Espagne : une amnistie pour les séparatistes ?
Les négociations de coalition entre le PSOE du Premier ministre intérimaire, Pedro Sánchez, et les partis séparatistes catalans ERC et Junts semblent être en passe d'aboutir : ils se seraient entendus ce week-end sur une loi d'amnistie et une remise de dettes pour la Catalogne. L'alliance de gauche Sumar intégrerait aussi la coalition. La question de l'amnistie, notamment, divise les éditorialistes.
Une bonne base pour l'avenir
La Vanguardia fait part de sa satisfaction :
«La loi d'amnistie, qui sera certainement présentée lundi au Parlement, ainsi que le contenu du pacte conclu entre le PSOE et Junts, permettront de tourner la page et d'envisager un avenir dans un esprit de respect mutuel. La Constitution se trouve renforcée par l'accord, tandis que les séparatistes n'ont pas à renoncer à leurs velléités d'indépendance. Si quelqu'un a une meilleure proposition, qu'il la présente.
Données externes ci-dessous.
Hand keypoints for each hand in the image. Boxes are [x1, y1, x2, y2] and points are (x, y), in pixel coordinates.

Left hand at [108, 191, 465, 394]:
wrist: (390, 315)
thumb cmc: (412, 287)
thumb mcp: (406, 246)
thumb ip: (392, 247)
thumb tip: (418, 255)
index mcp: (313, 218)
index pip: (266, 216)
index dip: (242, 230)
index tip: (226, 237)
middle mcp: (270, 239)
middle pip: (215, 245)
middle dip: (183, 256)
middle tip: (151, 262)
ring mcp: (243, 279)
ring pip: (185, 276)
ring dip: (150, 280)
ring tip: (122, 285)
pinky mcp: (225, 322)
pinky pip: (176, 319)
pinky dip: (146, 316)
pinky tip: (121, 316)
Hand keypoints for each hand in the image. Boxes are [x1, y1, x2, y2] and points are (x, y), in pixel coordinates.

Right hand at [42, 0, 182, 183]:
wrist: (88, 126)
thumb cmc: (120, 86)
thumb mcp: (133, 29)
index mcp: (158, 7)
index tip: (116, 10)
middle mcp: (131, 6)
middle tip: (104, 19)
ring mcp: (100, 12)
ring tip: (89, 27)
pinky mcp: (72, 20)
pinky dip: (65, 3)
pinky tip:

Les graves difficultés qui avaient empêché de parvenir à un accord jeudi dernier semblent avoir été surmontées samedi. ... L'entrée en fonction du nouveau gouvernement pourrait ainsi avoir lieu dès la semaine prochaine.»
Désastreux pour l'Etat de droit
Dans El País, la constitutionnaliste Ana Carmona Contreras critique le projet d'amnistie :
«Il faudrait qu'une opération de ce type bénéficie d'un consensus politique mais aussi social. ... Ce serait la seule façon d'apporter une légitimité à l'objectif envisagé - la survie de la Constitution et la résolution d'un conflit. ... Or ce consensus est absent aujourd'hui. Autre écueil de taille, la réticence du mouvement séparatiste à accepter un cadre constitutionnel pour ses revendications. ... Même si une telle loi était adoptée, ce ne serait qu'avec les voix de la majorité qui appuie Pedro Sánchez. ... Cela serait désastreux pour l'Etat de droit, et saperait fortement le système démocratique instauré par notre Constitution.»
Un revirement qui plombe le pays
Sánchez joue un jeu dangereux, assure Patrick Illinger, correspondant de Süddeutsche Zeitung à Madrid :
«Cette amnistie, plus encore que son coût politique ou financier, sera délétère pour Sánchez en termes de confiance. Avant les élections de juillet, il se disait résolument opposé à l'amnistie de Carles Puigdemont et de ses camarades. En faisant volte-face aujourd'hui, il polarise le pays de façon préoccupante. Les médias conservateurs parlent de corruption ; ses rivaux politiques de 'coup d'Etat' ; la justice annonce qu'elle s'y opposera. ... La question catalane doit assurément être résolue, mais celle-ci ne pourra l'être ni par une déclaration d'indépendance unilatérale comme en 2017, ni par le marchandage que Sánchez s'apprête à conclure.»